Ocean Heights has excellent sea views as well.


----------



## Roadworrier (Jul 3, 2012)

Simey said:


> Ocean Heights has excellent sea views as well.


We like the Marina but I think many of the 2 BR's are a tight fit for families with babies, but I am from the US where young couples were buying 4 BR megamansions for years even if they had one kid and not enough furniture. 

THE GOOD: Play areas under the bridges, the park toward Skydive Dubai, the park near Media City. Lots of shops and places to go, bicycling and walking during non-summer periods along the Marina walks is enjoyable.

THe BAD: No parks in the Marina proper, noise, dust, neverending construction, no schools, though I believe there are some daycare facilities.

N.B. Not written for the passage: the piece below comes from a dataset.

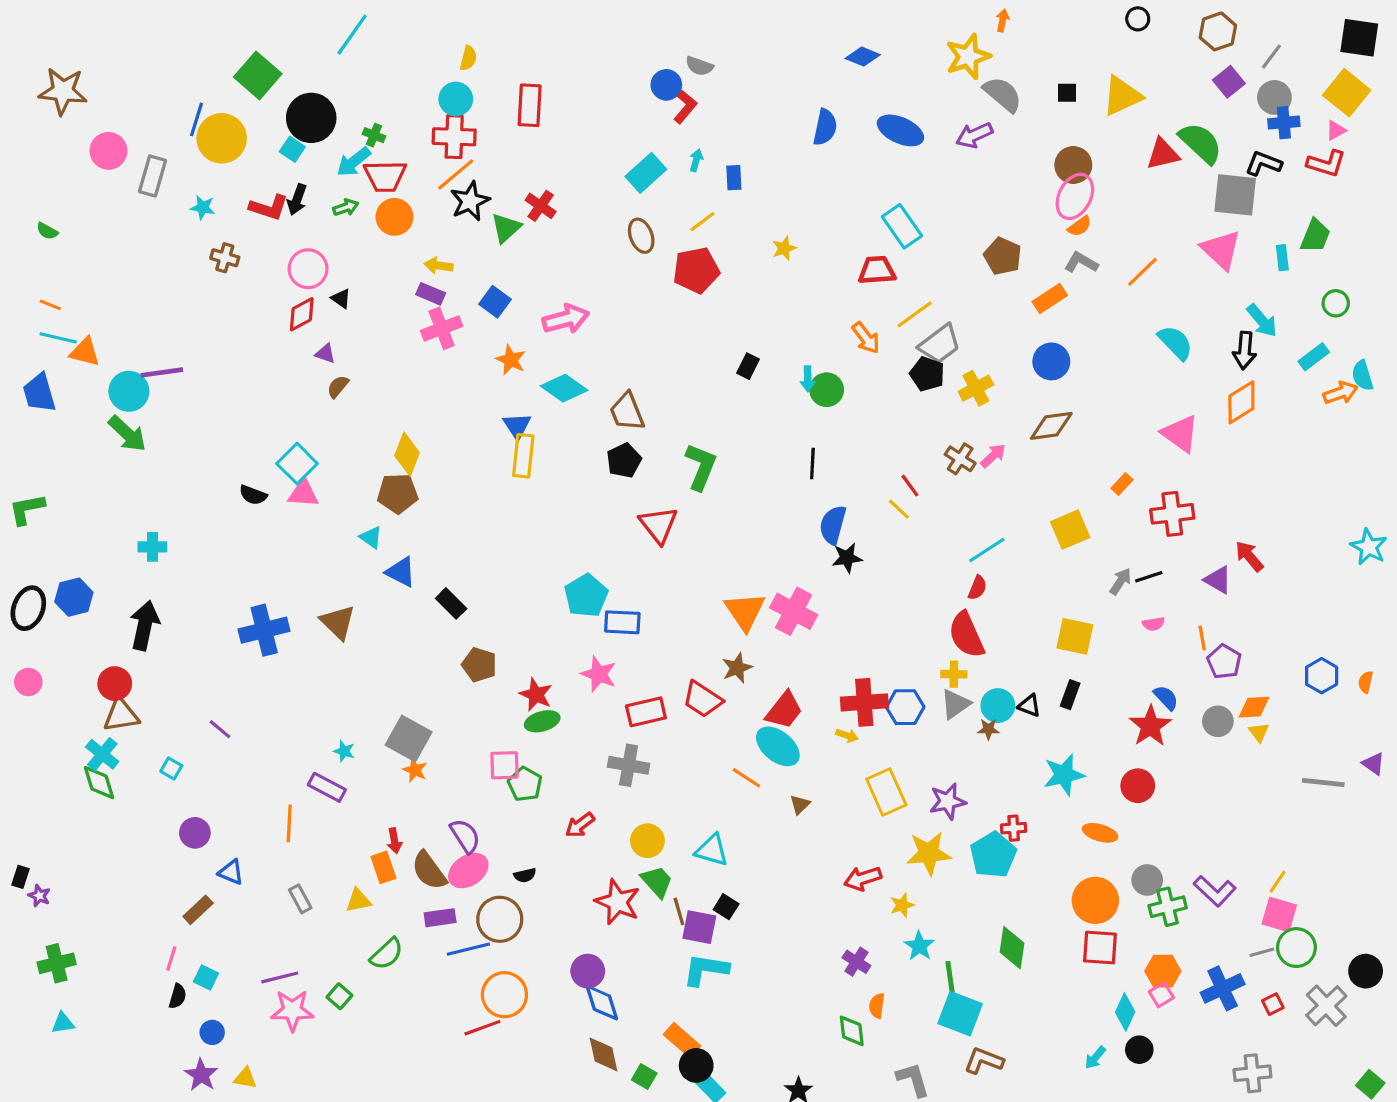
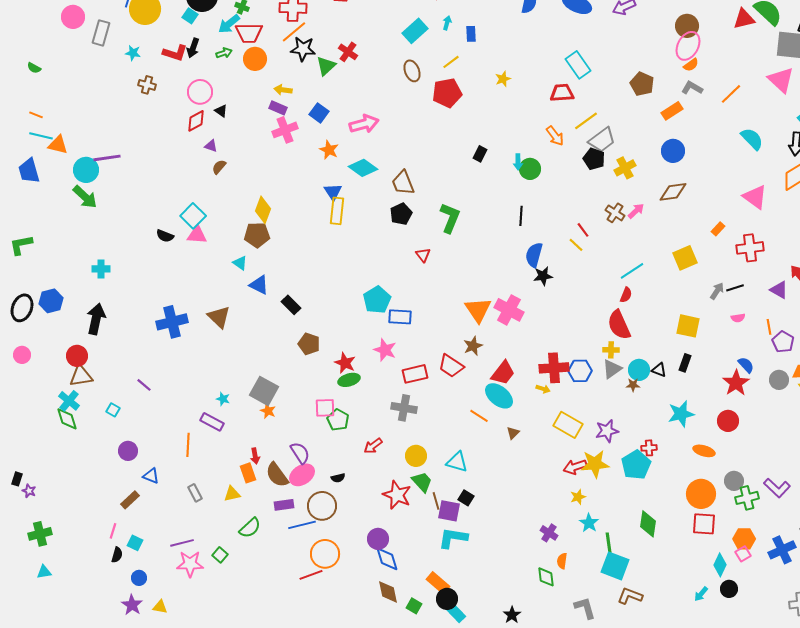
black star: (470, 201) -> (303, 49), turned 30
red triangle: (658, 525) -> (423, 255), size x0.6
yellow rectangle: (886, 792) -> (568, 425), turned -36
red arrow: (863, 878) -> (575, 467), moved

Please note JBR, although it looks to be somewhat poorly maintained and the access in and out is pretty bad, seems to have lots of young families. A colleague of mine got a 3 BR with seaview for a reasonable price (I think under AED13ok) and he, his wife and kid are enjoying it.


----------



## de Mexicaan (Apr 16, 2012)

I live in JBR, Murjan cluster, in a 3-bedroom apt with wife and 4-yr old. The finishing is indeed not great and it gets quite noisy now and then. 
But the views are good, especially with your budget. Also there is a big car-free plaza level all over JBR where many kids play in the afternoon. There are multiple swimming pools and you are next to the beach and all the restaurants at the Walk.
If you find an apartment with a parking spot that has direct garage entry/exit to the beachroad (as opposed to the side-roads towards the Walk) the traffic problems are acceptable I suppose.
Definitely worth a viewing, I suggest. Good luck with your search!


----------